# How many Feeders to feed



## remy5405 (Feb 8, 2008)

Ok so today i dumped 20 feeder goldfish into the rb tank. i have 2 rb's about 6" in size. i also have 4 guppies in the tank. so in total there was 25 fish swimming around the tank when i left for work (one rb nailed a goldy the second it touched the water).
anyway when i got home today there is now a total of 7 fish including the rb's. there are still the 4 guppies in there cause i dont think the rb's like the taste.
my question is how many of you feed your fish like that and how many feeders per RB get eatin?
Also how many feeders should i feed them? i have been feeding them feeders and beef since there where about 3", and flake and bloodworms from there where tiny. now they wont eat anything but feeders, wont touch the beef or even bacon.
they are about 9 months old now too. these are not my first fish only my first rb's
BTY if i try to stare them into eating something eles they eat the other rb. i had 4 but down to 2


----------



## dalyhawk (Apr 30, 2007)

Well you're gonna get basically the same answer from a lot of people.. Feeders aren't good for your piranhas. They stunt your fish's growth and you run the risk of buying a feeder that has a disease, which would then infect your piranha. Only feed beef every once in awhile as a treat for them, it's high in fat. I've never even heard of anyone feeding bacon, so stay away fom that, it's probably LOADED with fat.

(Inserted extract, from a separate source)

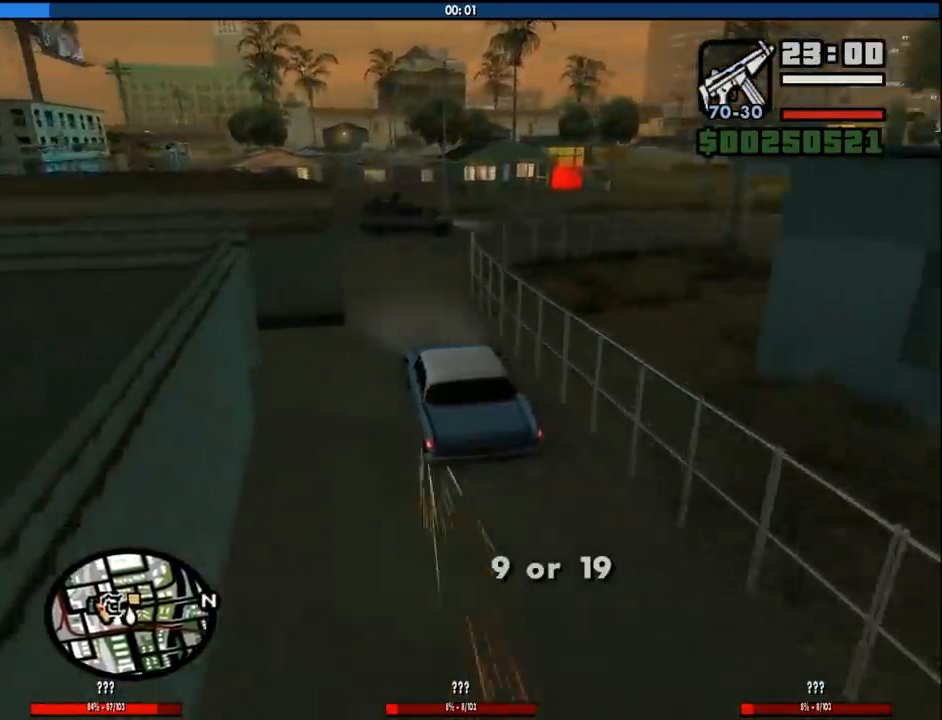
{"keys": ["d", "w"], "mouse": [], "events": [[100, "space", "up"], [383, "w", "down"]]}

If they will only eat feeders, then do this:

Don't feed your fish for a few days. IMO, 3 days is too long, but mine have gone 4 on accident. They can go awhile without food in the wild, so you'll be fine. However, if you let them go for 3 days, i'd watch their behavior towards each other and aggression. You dont want a dead piranha just because you went an extra day. IMO, don't feed them for 2 days.

Go out to your grocery store, your local fish store, a wal mart, etc. and buy any of these: 
Shrimp, mussels, squid, tilapia, (or a non-oily white fish... ex. cod or catfish) earth worms (from wal mart), cichlid pellets from your fish store, frozen krill from your fish store, beefheart as a treat every once in awhile

With the food i just mentioned, you're gonna be making your fish happier, they're going to be healthier, look better, show more color, and you get A LOT more food for your buck if you go the frozen route. Another problem with feeders are that they're expensive for how little you get for your money, AND in my opinion going to the pet store every other day down the street gets old real quick.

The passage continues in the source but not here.